» Supplied data
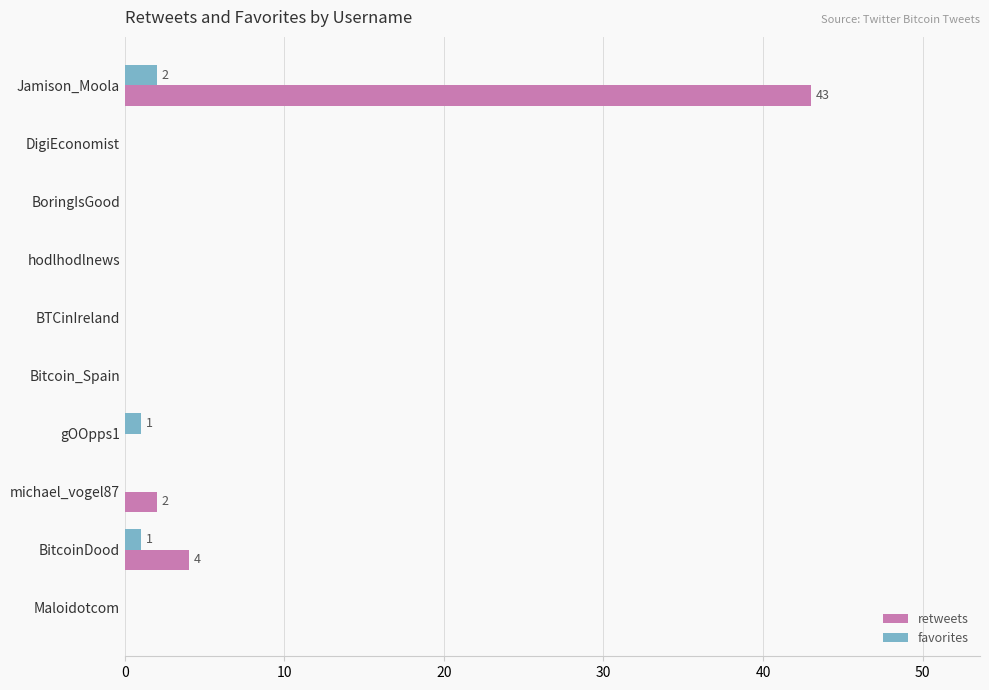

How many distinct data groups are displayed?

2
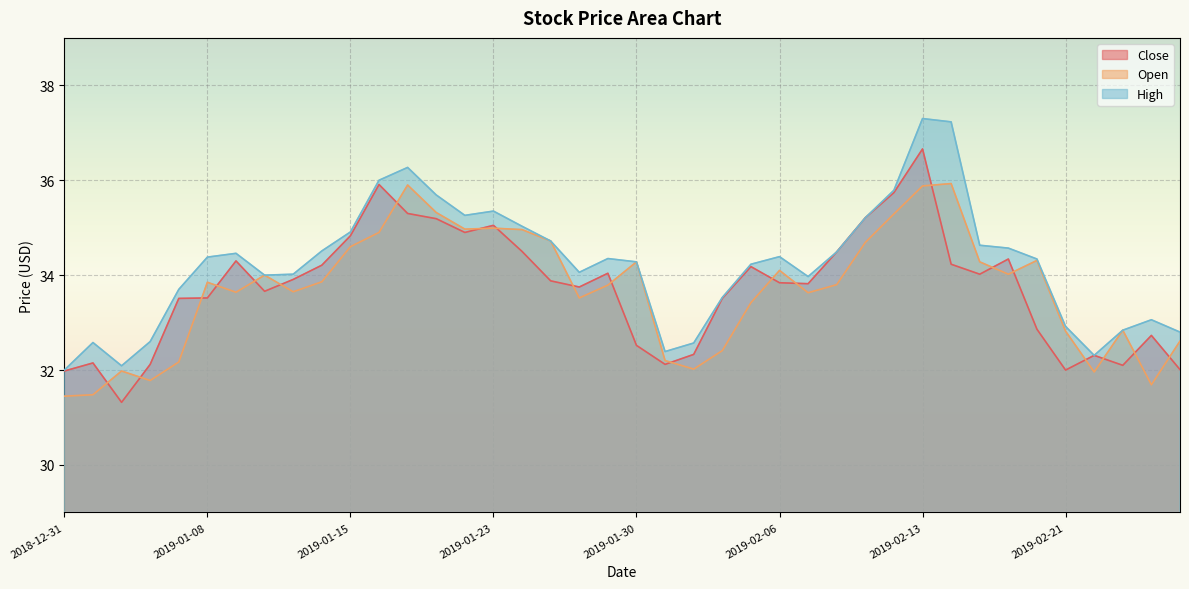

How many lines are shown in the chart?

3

==

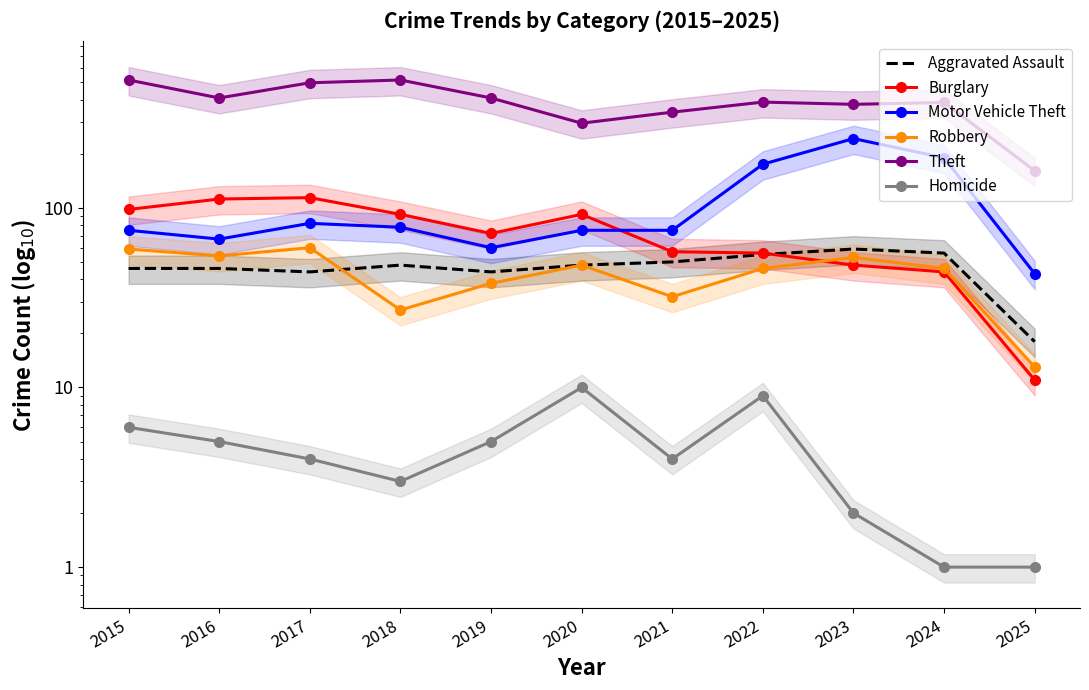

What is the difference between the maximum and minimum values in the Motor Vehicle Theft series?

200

» Directions for this task
Reproduce everything in the listing above from the line containing "How many distinct data groups are displayed?" down to the line containing "How many lines are shown in the chart?", both lines included, and leave the pictures out.

» Exercise response
How many distinct data groups are displayed?

2

How many lines are shown in the chart?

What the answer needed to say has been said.